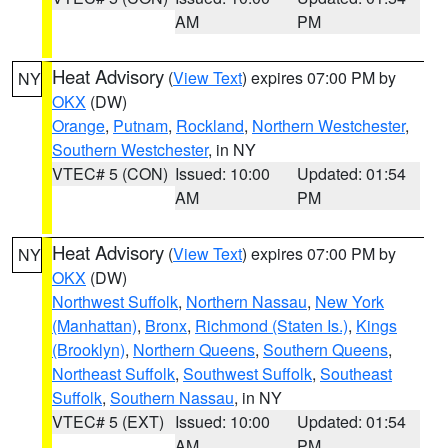
AM
PM
Heat Advisory
(
View Text
) expires 07:00 PM by
NY
OKX
(DW)
Orange
,
Putnam
,
Rockland
,
Northern Westchester
,
Southern Westchester
, in NY
VTEC# 5 (CON)
Issued: 10:00
Updated: 01:54
AM
PM
Heat Advisory
(
View Text
) expires 07:00 PM by
NY
OKX
(DW)
Northwest Suffolk
,
Northern Nassau
,
New York
(Manhattan)
,
Bronx
,
Richmond (Staten Is.)
,
Kings
(Brooklyn)
,
Northern Queens
,
Southern Queens
,
Northeast Suffolk
,
Southwest Suffolk
,
Southeast
Suffolk
,
Southern Nassau
, in NY
VTEC# 5 (EXT)
Issued: 10:00
Updated: 01:54
AM
PM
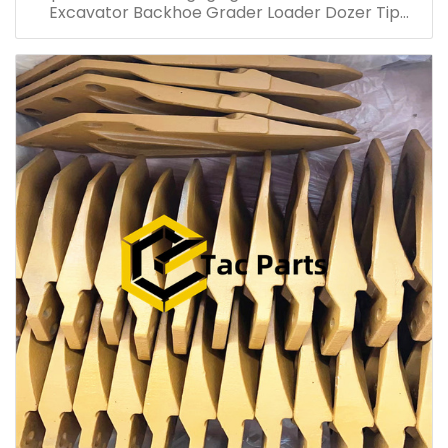
Excavator Backhoe Grader Loader Dozer Tip
Backhoe Loader Skid Steer tip CAT6015 6020 16m
14h D6h D9r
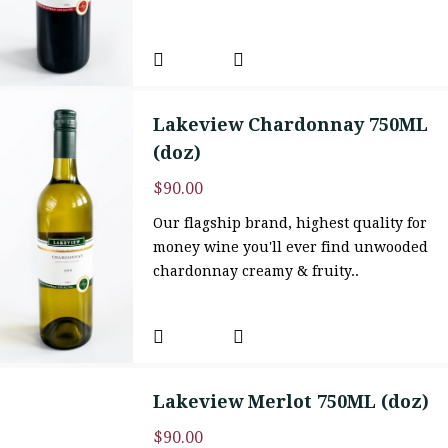
Lakeview Chardonnay 750ML
(doz)
$
90.00
Our flagship brand, highest quality for
money wine you'll ever find unwooded
chardonnay creamy & fruity..
Lakeview Merlot 750ML (doz)
$
90.00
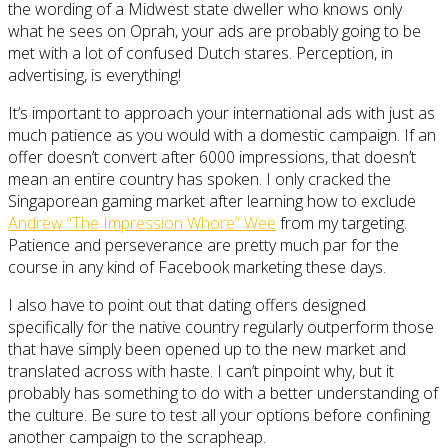
the wording of a Midwest state dweller who knows only
what he sees on Oprah, your ads are probably going to be
met with a lot of confused Dutch stares. Perception, in
advertising, is everything!
It’s important to approach your international ads with just as
much patience as you would with a domestic campaign. If an
offer doesn’t convert after 6000 impressions, that doesn’t
mean an entire country has spoken. I only cracked the
Singaporean gaming market after learning how to exclude
Andrew “The Impression Whore” Wee
from my targeting.
Patience and perseverance are pretty much par for the
course in any kind of Facebook marketing these days.
I also have to point out that dating offers designed
specifically for the native country regularly outperform those
that have simply been opened up to the new market and
translated across with haste. I can’t pinpoint why, but it
probably has something to do with a better understanding of
the culture. Be sure to test all your options before confining
another campaign to the scrapheap.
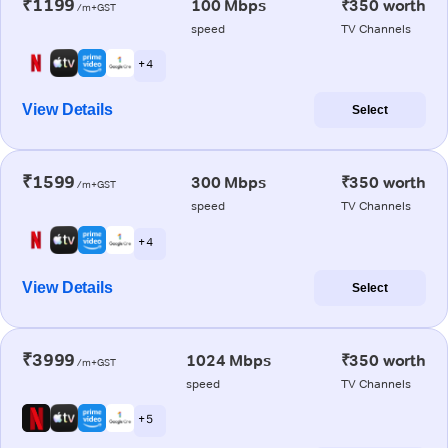
₹1199
100 Mbps
₹350 worth
/m+GST
speed
TV Channels
+ 4
View Details
Select
₹1599
300 Mbps
₹350 worth
/m+GST
speed
TV Channels
+ 4
View Details
Select
₹3999
1024 Mbps
₹350 worth
/m+GST
speed
TV Channels
+ 5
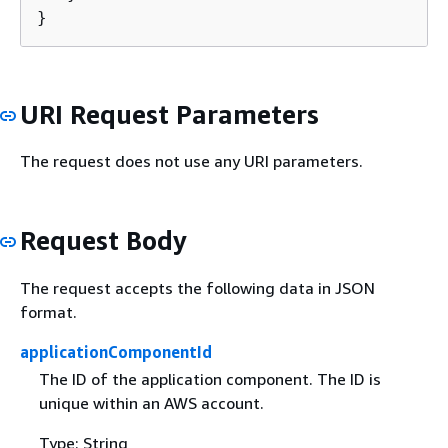
}
URI Request Parameters
The request does not use any URI parameters.
Request Body
The request accepts the following data in JSON
format.
applicationComponentId
The ID of the application component. The ID is
unique within an AWS account.
Type: String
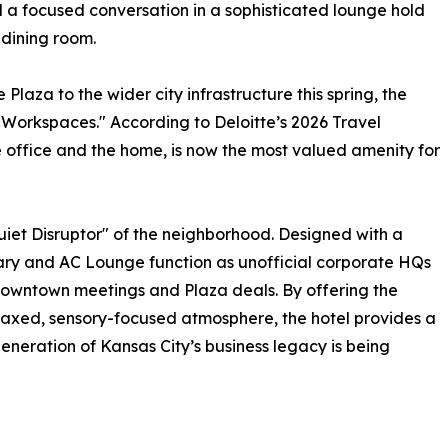
 a focused conversation in a sophisticated lounge hold
 dining room.
 Plaza to the wider city infrastructure this spring, the
d Workspaces." According to Deloitte’s 2026 Travel
 office and the home, is now the most valued amenity for
uiet Disruptor" of the neighborhood. Designed with a
rary and AC Lounge function as unofficial corporate HQs
owntown meetings and Plaza deals. By offering the
relaxed, sensory-focused atmosphere, the hotel provides a
eration of Kansas City’s business legacy is being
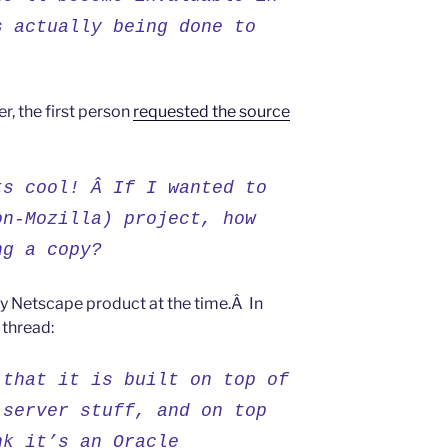
s actually being done to
er, the first person
requested the source
ts cool! Â If I wanted to
on-Mozilla) project, how
ng a copy?
tary Netscape product at the time.Â In
 thread:
 that it is built on top of
 server stuff, and on top
nk it’s an Oracle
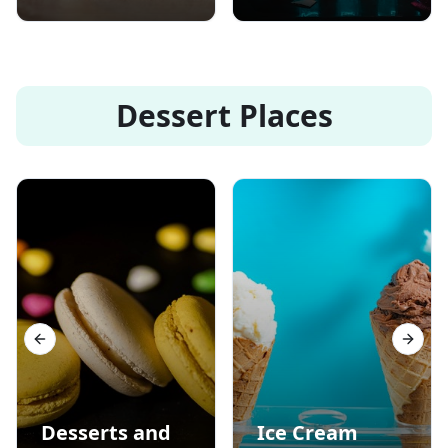
Dessert Places
Previous slide
Next s
Desserts and
Ice Cream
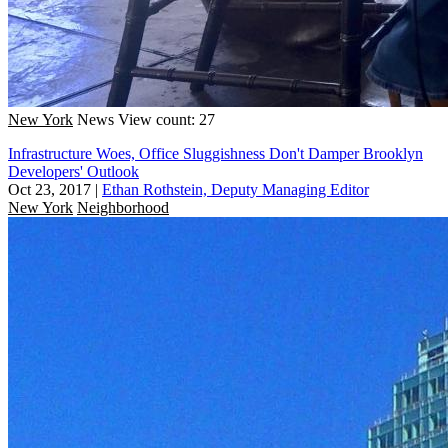
New York
News
View count: 27
Infrastructure Woes, Office Sluggishness Don't Damper Brooklyn
Developers' Outlook
Oct 23, 2017
|
Ethan Rothstein, Deputy Managing Editor
New York
Neighborhood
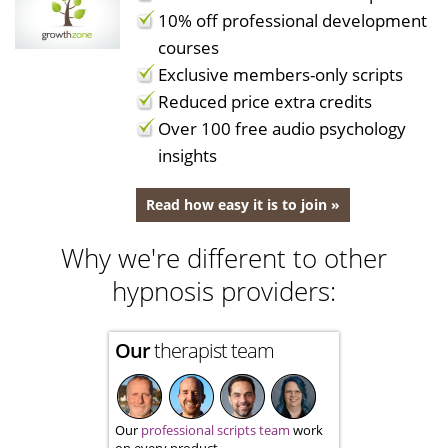
10% off professional development
courses
Exclusive members-only scripts
Reduced price extra credits
Over 100 free audio psychology
insights
Read how easy it is to join »
Why we're different to other
hypnosis providers:
Our
therapist team
Our
professional scripts team
work
on every product.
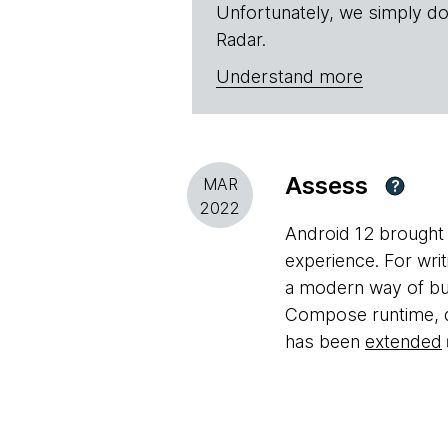
Unfortunately, we simply do
Radar.
Understand more
Assess
MAR
?
2022
Android 12 brought 
experience. For wri
a modern way of bui
Compose runtime, de
has been
extended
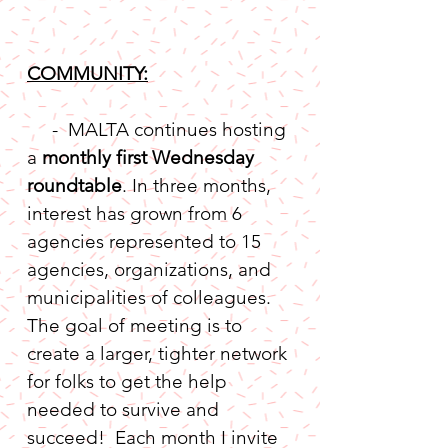
COMMUNITY:
     -  MALTA continues hosting 
a 
monthly first Wednesday 
roundtable
. In three months, 
interest has grown from 6 
agencies represented to 15 
agencies, organizations, and 
municipalities of colleagues.  
The goal of meeting is to 
create a larger, tighter network 
for folks to get the help 
needed to survive and 
succeed!  Each month I invite 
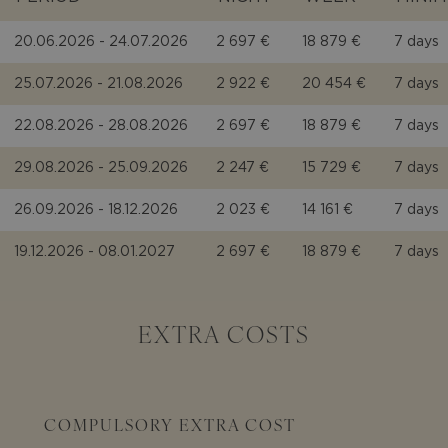
20.06.2026 - 24.07.2026
2 697 €
18 879 €
7 days
25.07.2026 - 21.08.2026
2 922 €
20 454 €
7 days
22.08.2026 - 28.08.2026
2 697 €
18 879 €
7 days
29.08.2026 - 25.09.2026
2 247 €
15 729 €
7 days
26.09.2026 - 18.12.2026
2 023 €
14 161 €
7 days
19.12.2026 - 08.01.2027
2 697 €
18 879 €
7 days
EXTRA COSTS
COMPULSORY EXTRA COST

::::::

Collect every line of the material that contains the string "product", treating uppercase and lowercase letters as distinct.

ANSWER TO THE PROBLEM:
tary Netscape product at the time.Â In
on every product.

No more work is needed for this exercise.